Two arguments/inputs are passed (_arg1 and _arg2); both SUM([Sales]) and SUM([Profit]) are referenced respectively.
Python’s NumPy library is imported and used (showcasing a small appetizer of what’s possible using external libraries)
Product category and customer segment were used in my final view to create a neat 3×3 grid to individually analyze relationships between sales and profit. Adding customer names to ‘Details’ brings in more granularity so that each circle represents a customer’s purchase in that particular product category. Tableau then uses the context of the view AND the calculated field’s addressing/partitioning to determine the level in which the Python code is run. In this example, product category and customer segment are on the view. The ‘Correlation Coefficient’ calculated field (a.k.a. Python results) can be changed to calculate at the level of customer name.
In this example, TabPy is now called 9 times to calculate the correlation coefficient for the 3×3 matrix in the view at the level of customer. Without changing the default table calculation of including product category, customer segment, and customer name, the displayed coefficient would be for the entire displayed dataset. While not wrong, the above screenshot is a lot more powerful for testing data hypotheses.
TabPy vs. Preprocessing
TabPy’s release provides a ton of new opportunities to use Python’s powerful libraries directly in Tableau. It’s great to see Tableau continue to provide API support outside of the product. With that said, most organizations I’ve worked with have already been exporting their Python results for visualization in Tableau for awhile. I personally think that pre-processing data through Python scripts outside of Tableau will continue being the norm for a few reasons.
Debugging is helpful. Unless you have a solid understanding of what you want to test directly in Tableau, working within Tableau’s calculated fields gives little options to quickly test/debug code as you incrementally add functionality. Tableau provides error messages, but it’s still clunky development at times
Data science teams likely already have robust environments. Tableau has some great selling points for code maintenance/sharing with the new Python integration. I agree that this is a huge benefit to teams looking to get more into Python use, but most teams I’ve encountered already have fairly stable environments with quality infrastructure to share scripts across the team.
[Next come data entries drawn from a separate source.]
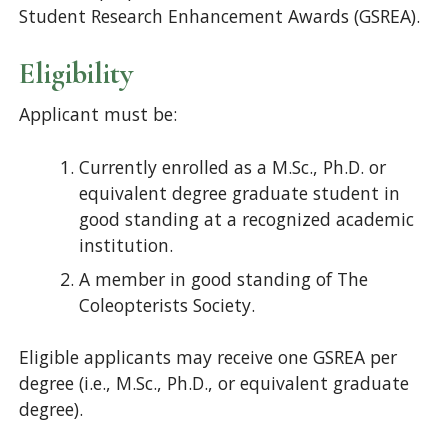
Student Research Enhancement Awards (GSREA).
Eligibility
Applicant must be:
Currently enrolled as a M.Sc., Ph.D. or
equivalent degree graduate student in
good standing at a recognized academic
institution.
A member in good standing of The
Coleopterists Society.
Eligible applicants may receive one GSREA per
degree (i.e., M.Sc., Ph.D., or equivalent graduate
degree).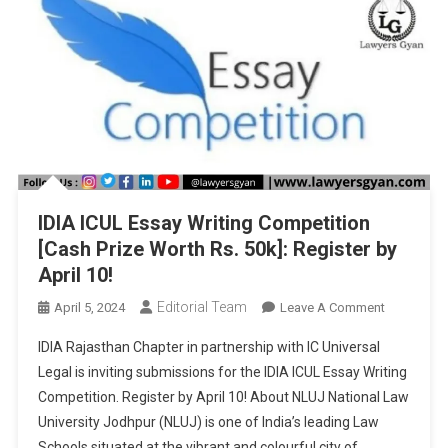
IDIA ICUL Essay Writing Competition
[Cash Prize Worth Rs. 50k]: Register by
April 10!
Editorial Team
On
April 5, 2024
Leave A Comment
IDIA
IDIA Rajasthan Chapter in partnership with IC Universal
ICUL
Legal is inviting submissions for the IDIA ICUL Essay Writing
Essay
Competition. Register by April 10! About NLUJ National Law
Writing
University Jodhpur (NLUJ) is one of India’s leading Law
Competiti
[Cash
Schools situated at the vibrant and colourful city of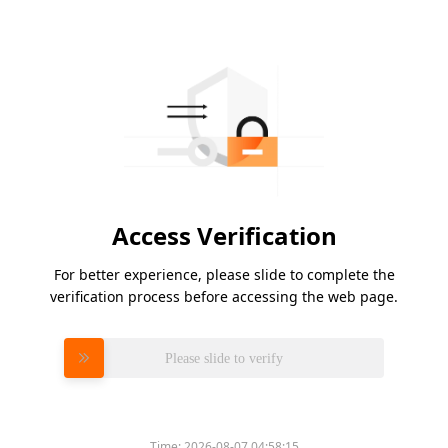
Access Verification
For better experience, please slide to complete the
verification process before accessing the web page.
Please slide to verify
Time:
2026-08-07 04:58:15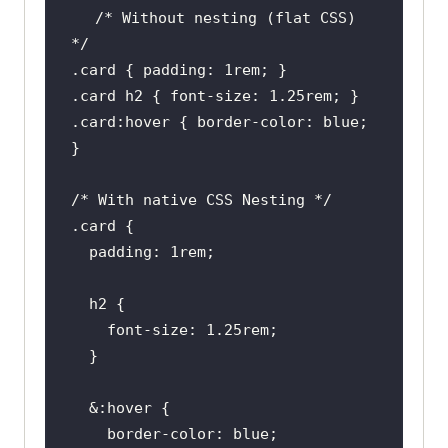
/* Without nesting (flat CSS) 
*/
.card
 { 
padding
: 
1rem
.card
h2
 { 
font-size
: 
1.25rem
.card
:hover
 { 
border-color
: blue; 
/* With native CSS Nesting */
.card
padding
: 
1rem
h2
font-size
: 
1.25rem
  &
:hover
border-color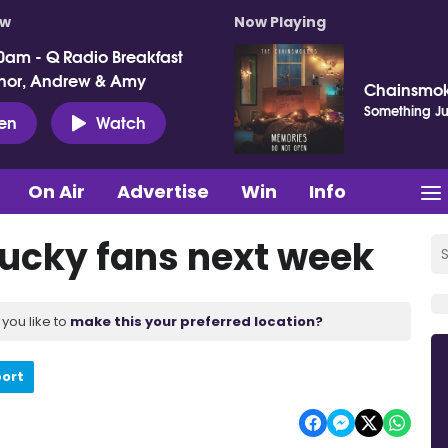
ow
Now Playing
0am - Q Radio Breakfast
nor, Andrew & Amy
Chainsmok
Something Jus
ten
Watch
On Air
Advertise
Win
Info
ucky fans next week
you like to
make this your preferred location?
port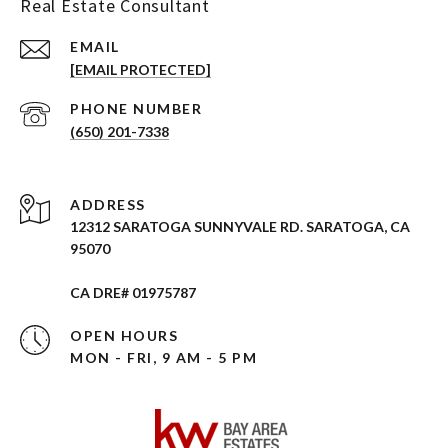
Real Estate Consultant
EMAIL
[EMAIL PROTECTED]
PHONE NUMBER
(650) 201-7338
ADDRESS
12312 SARATOGA SUNNYVALE RD. SARATOGA, CA
95070
CA DRE# 01975787
OPEN HOURS
MON - FRI, 9 AM - 5 PM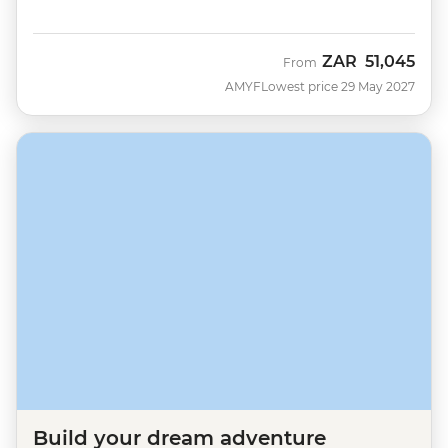
ZAR
51,045
From
AMYF
Lowest price 29 May 2027
Build your dream adventure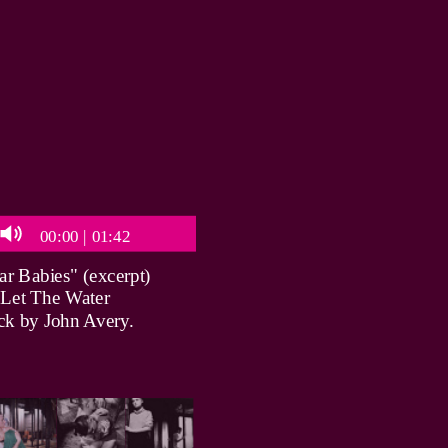
00:00
|
01:42
r Babies" (excerpt)
 Let The Water
ck by John Avery.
More export opportunities. Having Python results exists outside of Tableau also makes it easier to pass along results to additional Python modules or other tools as needed. Most teams I’ve worked with already have nightly processes set up to import Python output into super-charged Tableau data extracts and that process seems to work well as-is. TabPy would require the users to re-run the analysis in TabPy when the workbook is opened. I haven’t been able to test how caching the result would work on a Tableau Server deployment yet.
In conclusion, I still believe that TabPy has a great place in the Tableau ecosystem. The ability to change the resulting data from Python based on the view’s context is a huge reason why I’d consider using it for real-time data exploration. I think TabPy is also a great step in promoting data science capabilities within Python and R; organizations are noticing the benefits and making investments in using data as a competitive advantage beyond day-to-day operational reporting. I’m really excited to see where these capabilities go next!